TEXTO SELECIONADO:

⁂

Por Reinaldo Polito
Entre todas as lições de oratória que tive esta foi, sem dúvida, a mais curiosa. Ganhei de presente um livro excepcional, "El arte de hablar bien", de Paul C. Jagot e J.C. Noguin. O livro é uma obra comum e por si não mereceria um comentário tão entusiasmado. Trata-se de uma 2ª edição publicada na Argentina em 1943, traduzida do francês por J. G. Guiñon.O exemplar chama a atenção por ter pertencido ao poeta Guilherme de Almeida, que assinalou com mais ou menos destaque todas as passagens que considerou importantes na obra. O poeta leu e estudou o livro.
Sublinhou palavras e frases em praticamente todas as páginas, fez marcações e anotações nas margens e em diversas passagens escreveu comentários elogiando ou criticando o conteúdo. Promoveu um verdadeiro encontro da poesia com a oratória.
Prestou-nos um belíssimo serviço, pois o livro assim anotado e comentado nos dá uma excelente oportunidade de estudar e analisar como uma das cabeças mais privilegiadas da história cultural do país aprendeu a falar bem.

⁂

DADOS REGISTRADOS:
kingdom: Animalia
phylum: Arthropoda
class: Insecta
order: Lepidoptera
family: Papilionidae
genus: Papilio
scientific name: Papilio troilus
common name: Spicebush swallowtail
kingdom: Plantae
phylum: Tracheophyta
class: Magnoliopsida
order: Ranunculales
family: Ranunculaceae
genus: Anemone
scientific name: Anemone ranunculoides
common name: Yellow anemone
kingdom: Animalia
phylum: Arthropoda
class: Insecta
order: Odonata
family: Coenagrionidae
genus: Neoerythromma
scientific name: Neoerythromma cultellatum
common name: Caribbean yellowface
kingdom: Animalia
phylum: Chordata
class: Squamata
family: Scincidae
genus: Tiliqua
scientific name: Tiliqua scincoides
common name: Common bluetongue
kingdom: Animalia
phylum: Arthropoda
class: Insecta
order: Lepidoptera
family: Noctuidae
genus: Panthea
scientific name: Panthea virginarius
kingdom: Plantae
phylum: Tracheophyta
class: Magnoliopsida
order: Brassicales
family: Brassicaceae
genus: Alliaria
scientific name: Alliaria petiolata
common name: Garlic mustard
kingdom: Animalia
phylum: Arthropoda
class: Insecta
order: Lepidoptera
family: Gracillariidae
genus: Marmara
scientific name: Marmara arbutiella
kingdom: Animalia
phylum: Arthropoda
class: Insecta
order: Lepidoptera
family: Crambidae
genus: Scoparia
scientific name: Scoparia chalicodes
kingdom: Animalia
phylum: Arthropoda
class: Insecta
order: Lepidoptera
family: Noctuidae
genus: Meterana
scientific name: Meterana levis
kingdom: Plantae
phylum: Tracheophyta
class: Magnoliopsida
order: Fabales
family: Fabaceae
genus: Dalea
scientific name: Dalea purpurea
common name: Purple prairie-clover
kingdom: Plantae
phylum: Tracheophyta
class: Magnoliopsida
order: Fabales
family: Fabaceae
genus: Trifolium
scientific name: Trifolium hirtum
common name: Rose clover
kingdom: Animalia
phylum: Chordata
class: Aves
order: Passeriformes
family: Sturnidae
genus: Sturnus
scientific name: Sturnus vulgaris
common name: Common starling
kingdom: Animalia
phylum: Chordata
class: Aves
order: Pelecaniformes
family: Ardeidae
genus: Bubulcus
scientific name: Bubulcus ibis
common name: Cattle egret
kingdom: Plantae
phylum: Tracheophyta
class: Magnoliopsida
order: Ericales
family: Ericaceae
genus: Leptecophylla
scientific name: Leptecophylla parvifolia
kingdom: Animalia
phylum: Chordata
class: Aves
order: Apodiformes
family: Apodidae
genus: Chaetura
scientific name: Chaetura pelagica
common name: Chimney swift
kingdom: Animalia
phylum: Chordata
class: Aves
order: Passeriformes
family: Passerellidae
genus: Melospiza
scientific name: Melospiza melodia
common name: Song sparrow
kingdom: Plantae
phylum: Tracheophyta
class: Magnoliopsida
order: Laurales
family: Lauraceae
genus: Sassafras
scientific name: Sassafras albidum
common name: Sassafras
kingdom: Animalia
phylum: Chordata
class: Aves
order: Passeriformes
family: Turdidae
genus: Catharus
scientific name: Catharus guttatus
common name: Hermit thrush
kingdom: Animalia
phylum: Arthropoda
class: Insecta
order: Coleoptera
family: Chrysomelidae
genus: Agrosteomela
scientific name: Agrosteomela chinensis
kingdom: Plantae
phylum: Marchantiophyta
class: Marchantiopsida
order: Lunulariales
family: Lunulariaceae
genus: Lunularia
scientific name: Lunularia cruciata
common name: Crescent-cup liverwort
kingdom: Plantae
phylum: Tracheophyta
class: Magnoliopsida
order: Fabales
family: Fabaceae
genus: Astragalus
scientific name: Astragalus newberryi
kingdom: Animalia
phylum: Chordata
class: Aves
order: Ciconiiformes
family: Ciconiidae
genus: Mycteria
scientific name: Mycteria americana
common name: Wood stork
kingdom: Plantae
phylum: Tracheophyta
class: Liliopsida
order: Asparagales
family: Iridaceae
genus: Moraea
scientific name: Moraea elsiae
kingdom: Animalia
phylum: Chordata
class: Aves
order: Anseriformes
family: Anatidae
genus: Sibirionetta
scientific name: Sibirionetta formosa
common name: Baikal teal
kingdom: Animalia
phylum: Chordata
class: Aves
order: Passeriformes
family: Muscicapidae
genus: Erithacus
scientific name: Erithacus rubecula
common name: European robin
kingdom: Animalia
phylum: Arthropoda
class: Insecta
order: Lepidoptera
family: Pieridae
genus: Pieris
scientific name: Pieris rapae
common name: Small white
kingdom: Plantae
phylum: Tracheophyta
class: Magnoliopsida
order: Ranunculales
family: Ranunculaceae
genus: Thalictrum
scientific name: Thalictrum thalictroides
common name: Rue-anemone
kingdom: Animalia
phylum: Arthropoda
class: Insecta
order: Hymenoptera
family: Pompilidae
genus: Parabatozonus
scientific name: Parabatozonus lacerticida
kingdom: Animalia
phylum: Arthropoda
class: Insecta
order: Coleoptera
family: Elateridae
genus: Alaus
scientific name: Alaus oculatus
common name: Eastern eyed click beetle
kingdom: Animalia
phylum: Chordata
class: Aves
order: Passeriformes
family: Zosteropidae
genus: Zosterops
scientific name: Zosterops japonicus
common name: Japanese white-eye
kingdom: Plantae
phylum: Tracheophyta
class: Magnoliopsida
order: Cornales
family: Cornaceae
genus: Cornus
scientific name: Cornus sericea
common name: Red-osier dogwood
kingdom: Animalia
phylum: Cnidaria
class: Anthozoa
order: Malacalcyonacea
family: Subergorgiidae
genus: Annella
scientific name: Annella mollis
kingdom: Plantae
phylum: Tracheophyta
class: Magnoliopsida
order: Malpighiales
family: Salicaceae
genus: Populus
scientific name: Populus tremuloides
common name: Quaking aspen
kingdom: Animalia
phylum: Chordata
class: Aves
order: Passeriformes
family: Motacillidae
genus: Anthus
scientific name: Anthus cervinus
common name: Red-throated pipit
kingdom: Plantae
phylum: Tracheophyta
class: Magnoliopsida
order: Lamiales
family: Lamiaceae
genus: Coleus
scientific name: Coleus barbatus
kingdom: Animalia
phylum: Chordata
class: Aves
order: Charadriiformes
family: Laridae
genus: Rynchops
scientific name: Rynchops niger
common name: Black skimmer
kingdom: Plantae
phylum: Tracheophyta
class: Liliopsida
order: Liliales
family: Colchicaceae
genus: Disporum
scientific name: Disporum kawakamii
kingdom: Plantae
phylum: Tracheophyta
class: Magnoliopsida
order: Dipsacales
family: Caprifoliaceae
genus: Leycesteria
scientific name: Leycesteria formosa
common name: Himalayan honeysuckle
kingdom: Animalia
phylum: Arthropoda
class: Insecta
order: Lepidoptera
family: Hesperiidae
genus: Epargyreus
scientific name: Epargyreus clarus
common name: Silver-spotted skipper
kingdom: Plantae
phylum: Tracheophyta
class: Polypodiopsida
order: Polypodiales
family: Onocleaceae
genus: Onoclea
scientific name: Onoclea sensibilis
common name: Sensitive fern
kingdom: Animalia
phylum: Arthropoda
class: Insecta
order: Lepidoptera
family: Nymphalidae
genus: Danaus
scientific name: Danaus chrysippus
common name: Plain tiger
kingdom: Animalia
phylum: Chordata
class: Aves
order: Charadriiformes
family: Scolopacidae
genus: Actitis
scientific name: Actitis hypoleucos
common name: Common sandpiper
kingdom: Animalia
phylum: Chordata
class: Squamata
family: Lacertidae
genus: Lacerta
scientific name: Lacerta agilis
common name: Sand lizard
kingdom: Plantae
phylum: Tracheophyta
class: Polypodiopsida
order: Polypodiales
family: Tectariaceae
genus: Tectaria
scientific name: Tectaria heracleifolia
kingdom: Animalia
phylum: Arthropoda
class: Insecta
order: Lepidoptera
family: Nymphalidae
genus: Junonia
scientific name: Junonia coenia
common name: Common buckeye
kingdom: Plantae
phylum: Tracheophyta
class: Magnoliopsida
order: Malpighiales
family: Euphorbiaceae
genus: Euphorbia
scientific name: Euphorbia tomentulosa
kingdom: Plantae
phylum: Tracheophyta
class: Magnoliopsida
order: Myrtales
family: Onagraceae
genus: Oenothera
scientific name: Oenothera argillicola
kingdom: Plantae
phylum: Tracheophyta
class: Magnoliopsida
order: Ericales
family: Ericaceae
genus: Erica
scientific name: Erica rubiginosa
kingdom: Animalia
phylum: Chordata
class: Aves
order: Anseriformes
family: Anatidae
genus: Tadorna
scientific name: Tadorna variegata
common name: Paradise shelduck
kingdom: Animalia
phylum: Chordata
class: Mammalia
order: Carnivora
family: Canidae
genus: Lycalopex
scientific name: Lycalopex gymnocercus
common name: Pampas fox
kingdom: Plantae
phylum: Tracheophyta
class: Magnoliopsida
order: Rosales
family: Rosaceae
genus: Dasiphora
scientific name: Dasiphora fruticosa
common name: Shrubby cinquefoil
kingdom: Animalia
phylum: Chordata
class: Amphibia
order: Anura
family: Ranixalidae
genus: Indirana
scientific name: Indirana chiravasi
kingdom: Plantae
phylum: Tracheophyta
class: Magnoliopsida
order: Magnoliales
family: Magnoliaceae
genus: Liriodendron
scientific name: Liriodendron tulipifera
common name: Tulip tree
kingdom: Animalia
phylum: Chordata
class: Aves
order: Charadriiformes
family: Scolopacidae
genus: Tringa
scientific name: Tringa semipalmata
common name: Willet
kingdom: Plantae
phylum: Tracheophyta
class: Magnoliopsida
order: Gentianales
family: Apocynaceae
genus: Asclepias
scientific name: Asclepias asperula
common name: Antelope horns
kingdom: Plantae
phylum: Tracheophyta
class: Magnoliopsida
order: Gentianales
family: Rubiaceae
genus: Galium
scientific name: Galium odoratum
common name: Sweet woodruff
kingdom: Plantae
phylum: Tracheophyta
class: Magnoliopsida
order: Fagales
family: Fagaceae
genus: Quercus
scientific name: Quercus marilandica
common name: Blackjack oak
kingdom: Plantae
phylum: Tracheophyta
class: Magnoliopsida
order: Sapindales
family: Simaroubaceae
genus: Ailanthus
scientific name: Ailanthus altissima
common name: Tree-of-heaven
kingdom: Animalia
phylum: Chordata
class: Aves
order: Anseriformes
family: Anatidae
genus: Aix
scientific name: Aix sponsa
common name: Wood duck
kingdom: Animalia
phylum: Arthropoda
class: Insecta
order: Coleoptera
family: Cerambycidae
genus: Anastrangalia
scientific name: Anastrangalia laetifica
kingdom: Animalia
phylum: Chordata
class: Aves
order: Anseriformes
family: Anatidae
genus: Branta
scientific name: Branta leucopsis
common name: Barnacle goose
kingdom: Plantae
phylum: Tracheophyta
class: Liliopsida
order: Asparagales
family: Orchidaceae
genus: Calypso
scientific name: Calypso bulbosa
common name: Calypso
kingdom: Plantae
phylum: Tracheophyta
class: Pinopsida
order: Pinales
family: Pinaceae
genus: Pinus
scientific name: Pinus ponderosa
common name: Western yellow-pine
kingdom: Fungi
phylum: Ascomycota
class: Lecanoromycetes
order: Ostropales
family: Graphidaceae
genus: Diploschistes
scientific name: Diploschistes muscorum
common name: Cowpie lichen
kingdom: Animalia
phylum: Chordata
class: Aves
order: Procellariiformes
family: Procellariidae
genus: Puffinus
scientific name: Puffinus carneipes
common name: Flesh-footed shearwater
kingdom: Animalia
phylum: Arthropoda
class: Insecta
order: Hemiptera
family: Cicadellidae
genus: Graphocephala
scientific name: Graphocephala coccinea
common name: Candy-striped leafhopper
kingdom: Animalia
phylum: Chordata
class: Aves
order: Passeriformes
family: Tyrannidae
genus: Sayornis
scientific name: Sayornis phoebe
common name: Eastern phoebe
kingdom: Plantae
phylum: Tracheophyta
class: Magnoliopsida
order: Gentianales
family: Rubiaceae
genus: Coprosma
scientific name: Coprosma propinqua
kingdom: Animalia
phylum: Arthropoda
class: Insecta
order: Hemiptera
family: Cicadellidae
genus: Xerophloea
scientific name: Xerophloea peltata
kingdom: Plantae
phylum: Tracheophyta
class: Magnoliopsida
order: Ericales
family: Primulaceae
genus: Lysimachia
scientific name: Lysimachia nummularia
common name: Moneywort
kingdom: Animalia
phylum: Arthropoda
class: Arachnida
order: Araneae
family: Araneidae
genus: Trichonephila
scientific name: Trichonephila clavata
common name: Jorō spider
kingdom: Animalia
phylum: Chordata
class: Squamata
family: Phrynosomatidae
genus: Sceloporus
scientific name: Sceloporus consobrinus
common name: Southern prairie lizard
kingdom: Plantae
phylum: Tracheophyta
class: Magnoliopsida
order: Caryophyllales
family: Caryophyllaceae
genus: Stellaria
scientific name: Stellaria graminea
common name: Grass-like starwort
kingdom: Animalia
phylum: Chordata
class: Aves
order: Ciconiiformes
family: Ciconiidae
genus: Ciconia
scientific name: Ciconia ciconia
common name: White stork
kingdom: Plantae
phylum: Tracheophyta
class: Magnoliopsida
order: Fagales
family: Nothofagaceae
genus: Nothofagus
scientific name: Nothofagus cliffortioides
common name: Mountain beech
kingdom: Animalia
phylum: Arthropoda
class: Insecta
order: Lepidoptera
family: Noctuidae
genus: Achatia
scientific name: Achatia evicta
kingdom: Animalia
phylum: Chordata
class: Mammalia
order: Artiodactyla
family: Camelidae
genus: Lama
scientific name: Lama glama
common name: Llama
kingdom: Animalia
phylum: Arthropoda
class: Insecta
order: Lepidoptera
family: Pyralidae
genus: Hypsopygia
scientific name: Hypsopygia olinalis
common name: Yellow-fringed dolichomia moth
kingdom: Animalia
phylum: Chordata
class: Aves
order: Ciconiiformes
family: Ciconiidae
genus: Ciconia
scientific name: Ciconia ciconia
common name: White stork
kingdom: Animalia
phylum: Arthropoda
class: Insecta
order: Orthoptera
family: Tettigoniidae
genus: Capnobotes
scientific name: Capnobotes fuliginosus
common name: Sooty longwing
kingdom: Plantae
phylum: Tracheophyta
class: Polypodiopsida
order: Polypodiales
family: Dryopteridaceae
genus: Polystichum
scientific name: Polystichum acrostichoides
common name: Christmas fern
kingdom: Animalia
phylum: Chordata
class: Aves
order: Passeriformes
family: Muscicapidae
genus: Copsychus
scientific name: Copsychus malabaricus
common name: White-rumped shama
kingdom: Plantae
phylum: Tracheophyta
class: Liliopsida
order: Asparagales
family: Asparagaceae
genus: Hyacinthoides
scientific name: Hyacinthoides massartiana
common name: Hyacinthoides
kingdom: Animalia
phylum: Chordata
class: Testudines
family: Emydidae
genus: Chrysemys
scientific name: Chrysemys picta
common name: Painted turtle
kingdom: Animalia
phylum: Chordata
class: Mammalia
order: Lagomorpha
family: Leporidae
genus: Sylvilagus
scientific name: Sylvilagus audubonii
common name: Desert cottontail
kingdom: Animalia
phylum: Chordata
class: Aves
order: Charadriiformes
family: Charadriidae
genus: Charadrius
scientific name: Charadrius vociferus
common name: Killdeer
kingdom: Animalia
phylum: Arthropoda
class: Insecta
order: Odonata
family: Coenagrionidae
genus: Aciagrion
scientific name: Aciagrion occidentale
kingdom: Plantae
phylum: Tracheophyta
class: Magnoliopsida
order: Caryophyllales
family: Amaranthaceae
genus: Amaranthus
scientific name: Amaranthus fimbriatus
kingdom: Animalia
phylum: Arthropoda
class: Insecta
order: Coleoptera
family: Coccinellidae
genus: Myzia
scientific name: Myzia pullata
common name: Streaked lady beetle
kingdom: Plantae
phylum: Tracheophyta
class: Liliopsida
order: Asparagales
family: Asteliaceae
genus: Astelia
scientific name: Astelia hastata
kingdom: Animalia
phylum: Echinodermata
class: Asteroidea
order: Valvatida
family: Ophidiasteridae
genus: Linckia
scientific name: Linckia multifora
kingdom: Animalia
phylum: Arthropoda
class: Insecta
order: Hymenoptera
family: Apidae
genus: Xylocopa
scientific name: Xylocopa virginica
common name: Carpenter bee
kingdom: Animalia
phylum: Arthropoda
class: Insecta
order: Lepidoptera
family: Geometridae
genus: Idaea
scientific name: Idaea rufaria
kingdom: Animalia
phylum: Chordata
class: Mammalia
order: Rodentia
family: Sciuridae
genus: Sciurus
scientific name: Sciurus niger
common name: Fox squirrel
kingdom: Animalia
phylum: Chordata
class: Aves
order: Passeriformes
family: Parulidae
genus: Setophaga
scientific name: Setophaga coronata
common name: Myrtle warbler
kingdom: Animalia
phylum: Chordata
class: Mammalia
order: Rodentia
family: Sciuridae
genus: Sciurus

⁂

SUAS TAREFAS:
#1 Segundo o texto selecionado, a quem pertenceu o exemplar do livro?
#2 Por favor, reproduza o trecho do texto selecionado entre "Por Reinaldo Polito" e "com a oratória.", inclusive.
O material não tem nenhuma função nesta atividade.

RESPOSTAS POR ITEM:
#1 Ao poeta Guilherme de Almeida.

#2
Por Reinaldo Polito
Entre todas as lições de oratória que tive esta foi, sem dúvida, a mais curiosa. Ganhei de presente um livro excepcional, "El arte de hablar bien", de Paul C. Jagot e J.C. Noguin. O livro é uma obra comum e por si não mereceria um comentário tão entusiasmado. Trata-se de uma 2ª edição publicada na Argentina em 1943, traduzida do francês por J. G. Guiñon.O exemplar chama a atenção por ter pertencido ao poeta Guilherme de Almeida, que assinalou com mais ou menos destaque todas as passagens que considerou importantes na obra. O poeta leu e estudou o livro.
Sublinhou palavras e frases em praticamente todas as páginas, fez marcações e anotações nas margens e em diversas passagens escreveu comentários elogiando ou criticando o conteúdo. Promoveu um verdadeiro encontro da poesia com a oratória.